▶ **SOURCE DATA**:
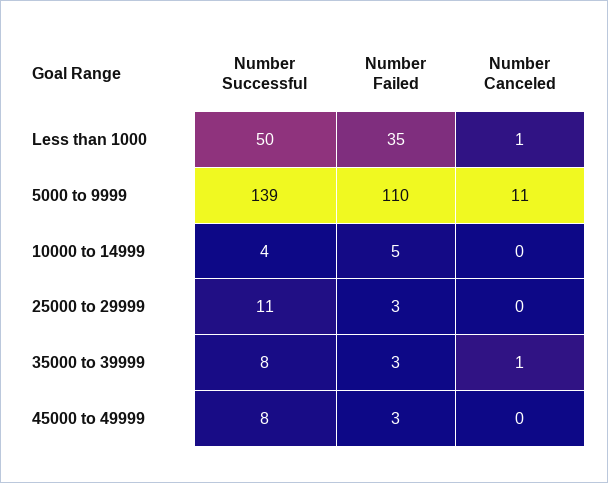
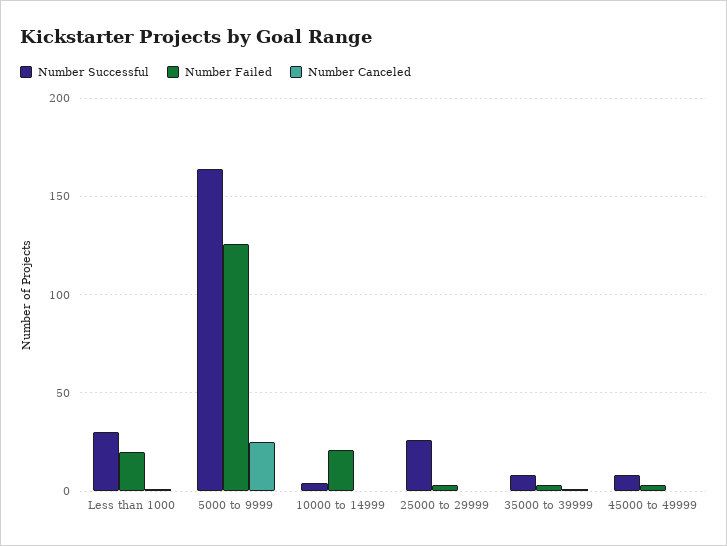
  {
    "Number Successful": {
-     "Less than 1000": 50,
+     "Less than 1000": 30,
-     "5000 to 9999": 139,
+     "5000 to 9999": 165,
      "10000 to 14999": 4,
-     "25000 to 29999": 11,
+     "25000 to 29999": 25,
      "35000 to 39999": 8,
      "45000 to 49999": 8
    },
    "Number Failed": {
-     "Less than 1000": 35,
+     "Less than 1000": 20,
-     "5000 to 9999": 110,
+     "5000 to 9999": 125,
-     "10000 to 14999": 5,
+     "10000 to 14999": 20,
      "25000 to 29999": 3,
      "35000 to 39999": 3,
      "45000 to 49999": 3
    },
    "Number Canceled": {
      "Less than 1000": 1,
-     "5000 to 9999": 11,
+     "5000 to 9999": 25,
      "10000 to 14999": 0,
      "25000 to 29999": 0,
      "35000 to 39999": 1,
      "45000 to 49999": 0
    }
  }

▶ **PROBLEM DESCRIPTION**:
Your job is to copy each entry exactly as written; the pictures do not go in.

▶ **SOLUTION**:
  {
    "Number Successful": {
-     "Less than 1000": 50,
+     "Less than 1000": 30,
-     "5000 to 9999": 139,
+     "5000 to 9999": 165,
      "10000 to 14999": 4,
-     "25000 to 29999": 11,
+     "25000 to 29999": 25,
      "35000 to 39999": 8,
      "45000 to 49999": 8
    },
    "Number Failed": {
-     "Less than 1000": 35,
+     "Less than 1000": 20,
-     "5000 to 9999": 110,
+     "5000 to 9999": 125,
-     "10000 to 14999": 5,
+     "10000 to 14999": 20,
      "25000 to 29999": 3,
      "35000 to 39999": 3,
      "45000 to 49999": 3
    },
    "Number Canceled": {
      "Less than 1000": 1,
-     "5000 to 9999": 11,
+     "5000 to 9999": 25,
      "10000 to 14999": 0,
      "25000 to 29999": 0,
      "35000 to 39999": 1,
      "45000 to 49999": 0
    }
  }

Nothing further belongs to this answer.